When typical middle-Americans were ready to buy a piece of property 20 years ago, they could expect to spend about 16 percent of their annual salary on house payments. Home buyers tended to be married, with a median age of 32, according to the US League.

Today's buyers, on the other hand, are about five years older, and more often divorced or single. This, combined with the sizable down payments required for today's more expensive homes, and low savings rates, has contributed to the declining number of homeowners, says Glenn Crellin, vice-president of economics and research at the National Association of Realtors.

Now, the average homeowner must part with about one-fourth of his income to buy a median-priced home, which today hovers near $95,000, according to the US League. In the hot real estate markets, median home prices range from $110,000 to $169,300.

Because salaries in these regions have not kept pace with home appreciation, monthly payments for these houses can drain over 40 percent of that income.

A US League comparison of the change in median house prices from state to state shows that homes in the San Francisco Bay Area, for example, have appreciated 135 percent in 10 years, while salaries have gone up only 87 percent.

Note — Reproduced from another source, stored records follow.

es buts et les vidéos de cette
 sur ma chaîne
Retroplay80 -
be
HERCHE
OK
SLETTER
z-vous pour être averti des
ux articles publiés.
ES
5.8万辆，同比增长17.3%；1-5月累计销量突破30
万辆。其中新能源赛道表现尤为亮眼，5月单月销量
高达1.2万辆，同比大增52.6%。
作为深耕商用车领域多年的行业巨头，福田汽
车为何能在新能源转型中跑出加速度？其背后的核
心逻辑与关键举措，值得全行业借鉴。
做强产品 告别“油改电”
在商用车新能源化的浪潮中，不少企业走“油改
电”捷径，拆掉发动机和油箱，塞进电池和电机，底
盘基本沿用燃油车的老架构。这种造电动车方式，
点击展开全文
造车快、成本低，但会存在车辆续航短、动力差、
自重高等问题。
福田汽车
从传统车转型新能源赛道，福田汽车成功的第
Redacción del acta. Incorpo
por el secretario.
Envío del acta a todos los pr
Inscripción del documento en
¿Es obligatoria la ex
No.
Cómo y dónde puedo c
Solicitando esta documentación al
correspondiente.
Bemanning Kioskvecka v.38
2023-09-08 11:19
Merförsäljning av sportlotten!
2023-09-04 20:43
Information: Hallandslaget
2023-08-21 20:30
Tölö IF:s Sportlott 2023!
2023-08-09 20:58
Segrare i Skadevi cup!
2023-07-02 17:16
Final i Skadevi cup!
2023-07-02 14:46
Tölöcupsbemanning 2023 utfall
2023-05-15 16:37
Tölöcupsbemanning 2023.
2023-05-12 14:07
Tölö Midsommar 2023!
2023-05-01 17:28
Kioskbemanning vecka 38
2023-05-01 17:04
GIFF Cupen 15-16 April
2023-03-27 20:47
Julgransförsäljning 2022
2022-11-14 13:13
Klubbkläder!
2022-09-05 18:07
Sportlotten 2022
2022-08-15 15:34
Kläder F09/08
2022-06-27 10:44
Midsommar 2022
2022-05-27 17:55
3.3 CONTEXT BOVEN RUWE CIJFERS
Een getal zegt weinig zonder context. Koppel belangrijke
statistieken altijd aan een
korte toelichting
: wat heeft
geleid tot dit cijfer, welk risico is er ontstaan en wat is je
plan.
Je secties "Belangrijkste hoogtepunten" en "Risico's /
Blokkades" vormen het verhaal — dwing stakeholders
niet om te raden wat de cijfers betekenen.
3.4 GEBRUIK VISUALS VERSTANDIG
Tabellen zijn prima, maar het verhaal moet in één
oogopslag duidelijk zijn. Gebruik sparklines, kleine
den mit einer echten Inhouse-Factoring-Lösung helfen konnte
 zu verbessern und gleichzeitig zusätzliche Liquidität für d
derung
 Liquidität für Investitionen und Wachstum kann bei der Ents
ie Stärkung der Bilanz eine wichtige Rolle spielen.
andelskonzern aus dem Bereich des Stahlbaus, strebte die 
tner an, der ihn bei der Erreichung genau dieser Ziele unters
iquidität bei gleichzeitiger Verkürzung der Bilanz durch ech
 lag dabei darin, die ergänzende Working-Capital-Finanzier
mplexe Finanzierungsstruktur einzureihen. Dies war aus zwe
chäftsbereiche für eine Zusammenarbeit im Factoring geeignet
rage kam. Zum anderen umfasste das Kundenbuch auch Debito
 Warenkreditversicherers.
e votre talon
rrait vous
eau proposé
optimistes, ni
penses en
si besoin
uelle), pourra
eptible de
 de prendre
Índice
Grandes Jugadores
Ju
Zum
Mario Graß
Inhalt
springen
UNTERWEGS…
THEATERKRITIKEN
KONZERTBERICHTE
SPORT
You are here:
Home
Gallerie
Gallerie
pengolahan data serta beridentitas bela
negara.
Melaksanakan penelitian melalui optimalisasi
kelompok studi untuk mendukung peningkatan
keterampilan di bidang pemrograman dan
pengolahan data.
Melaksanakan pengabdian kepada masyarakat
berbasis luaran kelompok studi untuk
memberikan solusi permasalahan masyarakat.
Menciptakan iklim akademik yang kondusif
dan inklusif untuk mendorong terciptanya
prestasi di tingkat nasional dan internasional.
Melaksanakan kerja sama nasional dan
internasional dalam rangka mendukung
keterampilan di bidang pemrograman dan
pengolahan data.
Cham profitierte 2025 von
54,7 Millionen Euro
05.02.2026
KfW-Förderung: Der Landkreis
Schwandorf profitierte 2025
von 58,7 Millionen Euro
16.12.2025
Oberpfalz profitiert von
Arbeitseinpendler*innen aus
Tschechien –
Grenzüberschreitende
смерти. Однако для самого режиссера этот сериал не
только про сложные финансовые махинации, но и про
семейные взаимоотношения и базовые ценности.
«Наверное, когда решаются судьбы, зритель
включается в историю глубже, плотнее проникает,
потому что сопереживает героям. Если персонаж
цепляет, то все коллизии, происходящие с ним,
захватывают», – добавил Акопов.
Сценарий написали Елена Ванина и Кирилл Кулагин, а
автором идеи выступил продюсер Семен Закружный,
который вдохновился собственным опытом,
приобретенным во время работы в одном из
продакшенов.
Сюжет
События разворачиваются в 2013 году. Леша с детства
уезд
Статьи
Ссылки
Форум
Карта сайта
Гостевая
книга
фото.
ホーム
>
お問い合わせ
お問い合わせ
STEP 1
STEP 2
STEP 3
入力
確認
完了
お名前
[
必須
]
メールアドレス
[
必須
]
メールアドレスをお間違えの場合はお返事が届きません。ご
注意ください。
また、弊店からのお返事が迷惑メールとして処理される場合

A falling rate of home ownership since 1980 - to 64.2 percent, after rising continuously for 35 years - means that 1.5 million fewer households own homes today.

More frequent mortgage defaults and foreclosures, especially in economically depressed markets, have caused both mortgage insurers and savings institutions to toughen their underwriting standards, making it harder to obtain a mortgage, Mr. Christian says.

Yet, ``judging by what a fairly large number of households pay for rent, a lot more could make the necessary mortgage payments,'' he continues. Not having saved enough to make the hefty down payments required, these people are not able to pull themselves out of the renting circuit.

This, as the Harvard study notes, has led to a greater demand for rental housing by young people, low- and middle-income families with children, and single-parent households.

As a consequence, the rent burden for young single-parent families with children has gone to 58.4 percent of income, from about 35 percent in 1974. Housing quality and availability have declined steadily for these groups, the report continues.

``Over the last couple of years, we have had to fight for the bare maintenance of [housing-related] programs that have done good work in the past,'' says Mr. Crellin of the Realtors Association.

Others point out the difficulty of trying to nationalize something as regionally responsive as local housing markets.

``It would be very hard to even define what a national housing policy will be,'' Ms. Disney at Brandeis University says.